== To be done ==
1. Write out the register abstraction post from "SET_BITS(SOME_REGISTER, BIT3);" up to and including "or even warnings.".
2. Carry on with the register abstraction post, picking up after its last sentence.

== Text ==
Template Metaprogramming For Register Abstraction

It's been a while since my last post and I've got a lot of cool bare metal stuff to show you guys. This one is going to go over different methods of manipulating Special Function Registers (SFRs), and to end it I'll be covering a method that encodes all the SFRs of a microcontroller into a C++ type which will allow us to use template metaprogramming!. Let's get this damn thing on the road:

When we first learn how to program MCUs in school, we're told how to set, clear, and toggle bits using logical operators:

// setting bit 3
SOME_REGISTER |= (1 << 3);

// clearing bit 5 and 24
SOME_REGISTER &= ~((1 << 5) | (1 << 24));

// read and write value to a field
some_variable = (0xe00 & SOME_REGISTER) >> 9;
SOME_REGISTER &= ~0xe00 & (2 << 9);

Then in different vendor SDKs and CMSIS there is the use of macros to make these a bit more readable.

SET_BITS(SOME_REGISTER, BIT3);
CLEAR_BITS(SOME_REGISTER, BIT5 | BIT24);

// CMSIS Field Reading and writing
id = _FLD2VAL(SCB_CPUID_REVISION, SCB->CPUID);
SCB->CPUID = _VAL2FLD(SCB_CPUID_REVISION, 0x3) | _VAL2FLD(SCB_CPUID_VARIANT, 0x3);

The CMSIS macro _VAL2FLD is defined as the following:

#define _VAL2FLD(field, value)    ((value << field ## _Pos) & field ## _Msk)

It shifts the value by the bit offset, and masks it so that it doesn't potentially overflow into any other fields. This is nice, but all that is required is for there to be a FIELD_Pos and FIELD_Msk defined, so one could incorrectly use field defines for a different register with absolutely zero compiler errors or even warnings.

And this is the issue I have with macros, it's just blind text generation and there's too much room for abuse without any sort of error checking. That's why I prefer leveraging the compiler or language features instead. I'm not 100% opposed though, for example, googletest does a great job at using macros as an interface for the test framework.

bitfields

Continuing on, the next logical step is to use using bitfields:

struct SomeRegister {
     unsigned int foo : 1;
     unsigned int bar : 3;
};

See that looks good, you even get to have a named, guarded range of bits that won't spill into any others! oh wait but let's just read this from the standard:

C11 ยง6.7.2.1: "The order of allocation of bit-fields within a unit (high-order to low-order or low-order to high-order) is implementation-defined."

So, if we define an SFR with certain bit fields the compiler is able to order them however it likes which is a huge problem. Even if the compiler we're using ordered them as the user defined, continuing with this option means basing a project on undefined behaviour that might change between compilers or different versions of the same compiler. We're done here.

== Data lines ==

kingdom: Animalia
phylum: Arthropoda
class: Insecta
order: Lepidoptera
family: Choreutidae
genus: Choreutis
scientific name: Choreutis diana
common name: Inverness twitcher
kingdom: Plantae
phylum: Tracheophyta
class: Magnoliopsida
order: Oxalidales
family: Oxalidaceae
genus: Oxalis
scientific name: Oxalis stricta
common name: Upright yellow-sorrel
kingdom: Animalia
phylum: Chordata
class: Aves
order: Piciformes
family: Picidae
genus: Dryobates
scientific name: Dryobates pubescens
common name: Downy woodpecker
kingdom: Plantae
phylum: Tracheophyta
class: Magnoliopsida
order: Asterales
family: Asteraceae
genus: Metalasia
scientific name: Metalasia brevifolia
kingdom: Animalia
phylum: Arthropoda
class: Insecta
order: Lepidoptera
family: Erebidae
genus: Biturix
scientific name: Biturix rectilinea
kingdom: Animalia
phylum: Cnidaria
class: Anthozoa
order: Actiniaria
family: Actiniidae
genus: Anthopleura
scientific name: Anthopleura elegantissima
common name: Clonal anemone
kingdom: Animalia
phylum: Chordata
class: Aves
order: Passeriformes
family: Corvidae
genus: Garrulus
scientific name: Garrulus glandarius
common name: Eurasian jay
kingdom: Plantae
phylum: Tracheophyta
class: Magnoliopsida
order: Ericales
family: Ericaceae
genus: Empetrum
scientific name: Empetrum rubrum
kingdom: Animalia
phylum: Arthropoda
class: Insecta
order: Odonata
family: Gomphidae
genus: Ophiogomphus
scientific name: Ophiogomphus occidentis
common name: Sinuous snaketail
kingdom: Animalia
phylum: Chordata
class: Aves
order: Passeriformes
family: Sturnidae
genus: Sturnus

== Written answers ==
1.
SET_BITS(SOME_REGISTER, BIT3);
CLEAR_BITS(SOME_REGISTER, BIT5 | BIT24);

// CMSIS Field Reading and writing
id = _FLD2VAL(SCB_CPUID_REVISION, SCB->CPUID);
SCB->CPUID = _VAL2FLD(SCB_CPUID_REVISION, 0x3) | _VAL2FLD(SCB_CPUID_VARIANT, 0x3);

The CMSIS macro _VAL2FLD is defined as the following:

#define _VAL2FLD(field, value)    ((value << field ## _Pos) & field ## _Msk)

It shifts the value by the bit offset, and masks it so that it doesn't potentially overflow into any other fields. This is nice, but all that is required is for there to be a FIELD_Pos and FIELD_Msk defined, so one could incorrectly use field defines for a different register with absolutely zero compiler errors or even warnings.

2.
kvasir

Next up we have kvasir which is a modern C++ library that has a number of functionalities ("boost but for a different domain"), but I'm going to focus on their register abstraction since that's what we're here for today. They claim that "Despite the fact that we use modern C++ tools under the hood the public interface is quite 'C like'". A good approach since most embedded development is still done in C.

kvasir takes System View Description (SVD) files, which is a specific XML schema for Cortex-M MCUs, and runs its own code generator to create all the hardware specific code. Writing and reading to a register looks like this:

apply(clear(AHBClock::Enabled::spi0),
    set(AHBClock::Enabled::spi1),
    set(AHBClock::Enabled::i2c0));

if(apply(read(Config::stopLength)) == Config::StopBits::one) {/*...*/}

I really like the code generation from SVD files to account for different SFR memory locations accross different MCUs, but I'd like a more C++ like interface that treats the registers and bit fields as objects or types -- and this brings us to our final register abstraction method:

BitField Class Template

Ok so this one here is my favourite, it is inspired by this and this blog posts, and it's pretty simple and straight forward. You have a BitField class template that takes template parameters for the address, offset, and static methods for accessing the field. As well as an underlying integral type for defining the size of the memory location so that we can handle other architectures besides 32-bit.

template <auto address, auto offset, auto width, typename T = std::uint32_t>
class BitField {
    static T const max = (1 << width) - 1;
    static T const mask = max << offset;

    static T read() {
        return (*reinterpret_cast<volatile T*>(address) & mask) >> offset;
    }

    static void write(T val) {
        auto ptr = reinterpret_cast<volatile T*>(address);
        *ptr = (*ptr & ~mask) | (mask & (val << offset));
    }
};

Let's say we have a clock enable for a gpio port, the register it's located is at 0x5000, and it's a single bit located at bit 7. We'd define and use it as the following:

NOTE: this is an oversimplified example to build on for what's coming next, so don't judge :P.

using ClockFlag = BitField<0x5000, 7, 1>;

auto enabled = ClockFlag::read();
if (!enabled)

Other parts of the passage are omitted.